[Page layout parsing data]

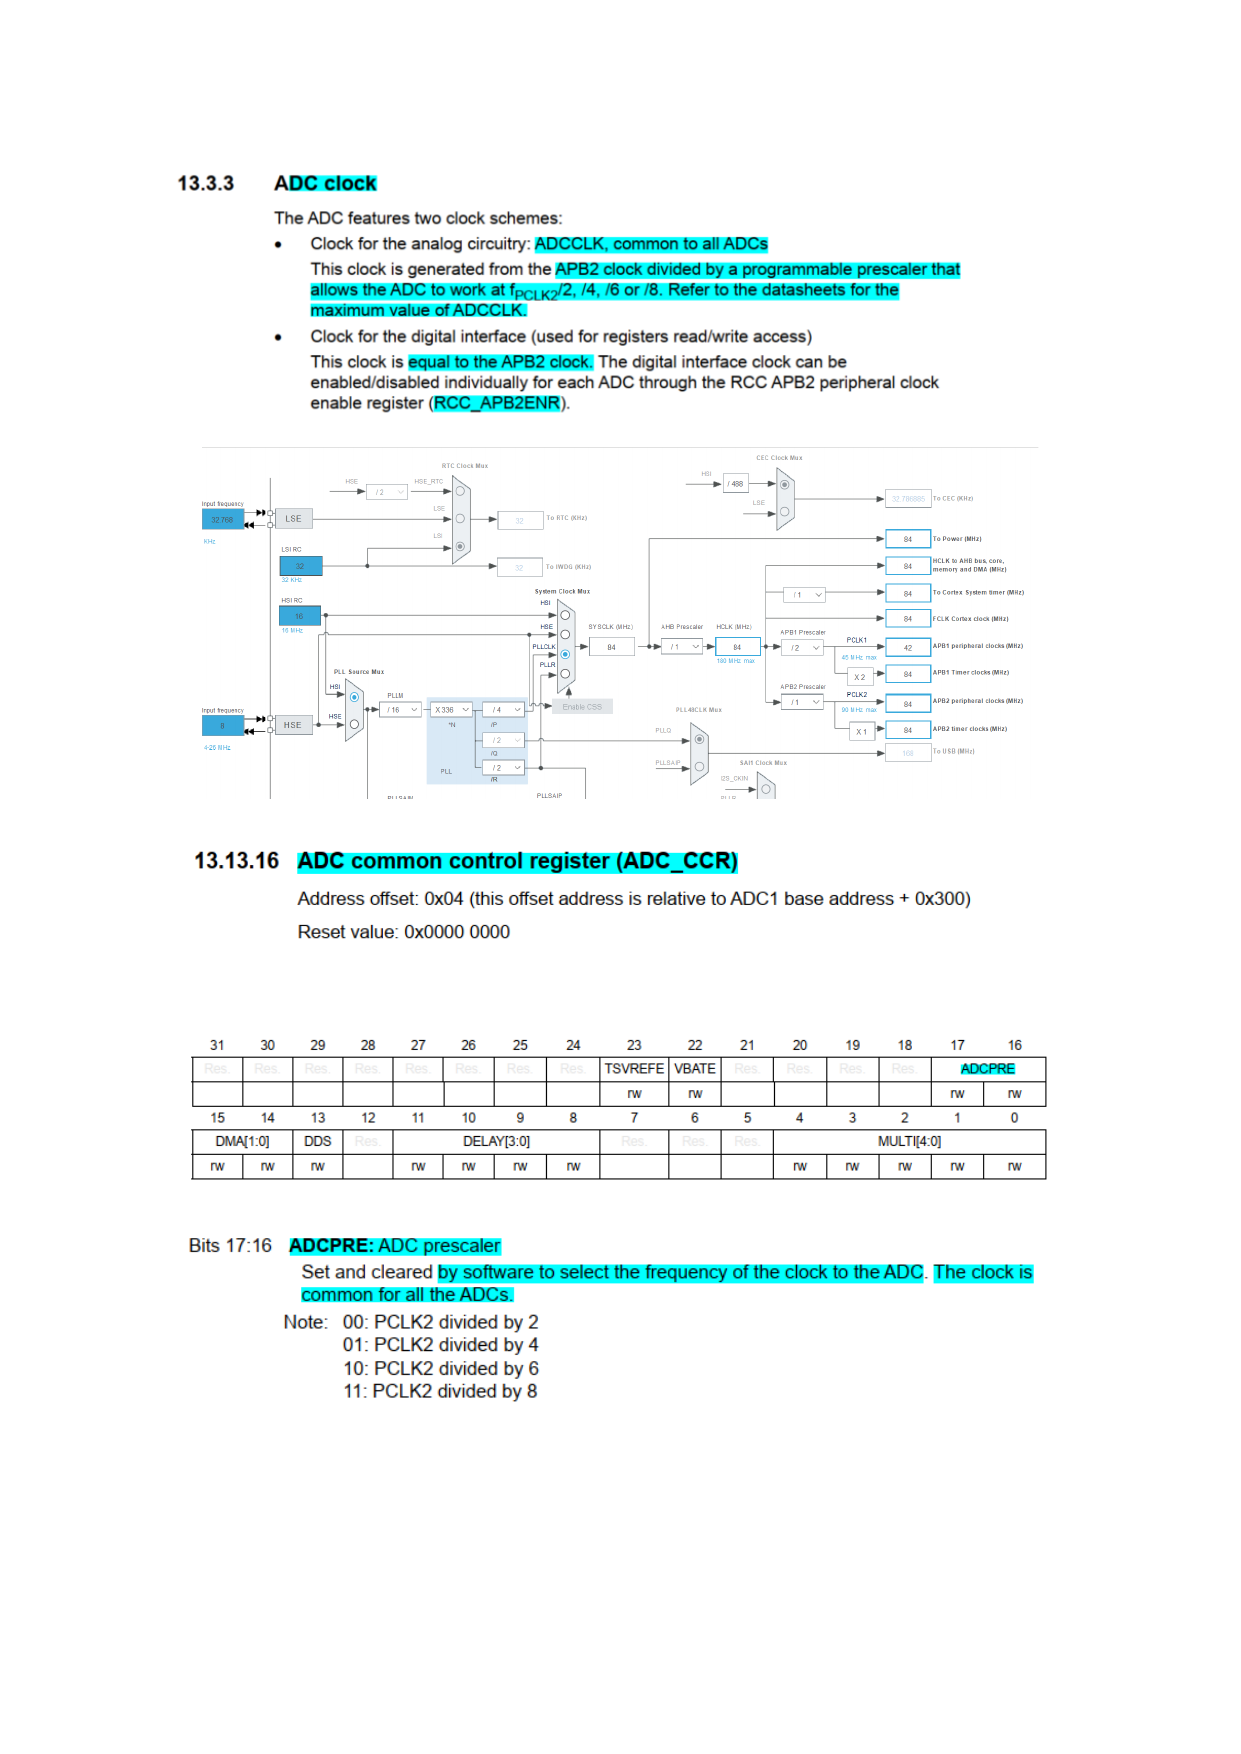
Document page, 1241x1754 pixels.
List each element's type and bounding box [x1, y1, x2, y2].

picture [172, 823, 1068, 997]
picture [150, 1021, 1091, 1203]
picture [202, 447, 1039, 799]
picture [157, 1227, 1084, 1404]
picture [172, 150, 1068, 423]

■ Work task:
When copying the data above, repeat every word exactly and drop the pictures.

■ Answer space:
Document page, 1241x1754 pixels.
List each element's type and bounding box [x1, y1, x2, y2].

picture [172, 823, 1068, 997]
picture [150, 1021, 1091, 1203]
picture [202, 447, 1039, 799]
picture [157, 1227, 1084, 1404]
picture [172, 150, 1068, 423]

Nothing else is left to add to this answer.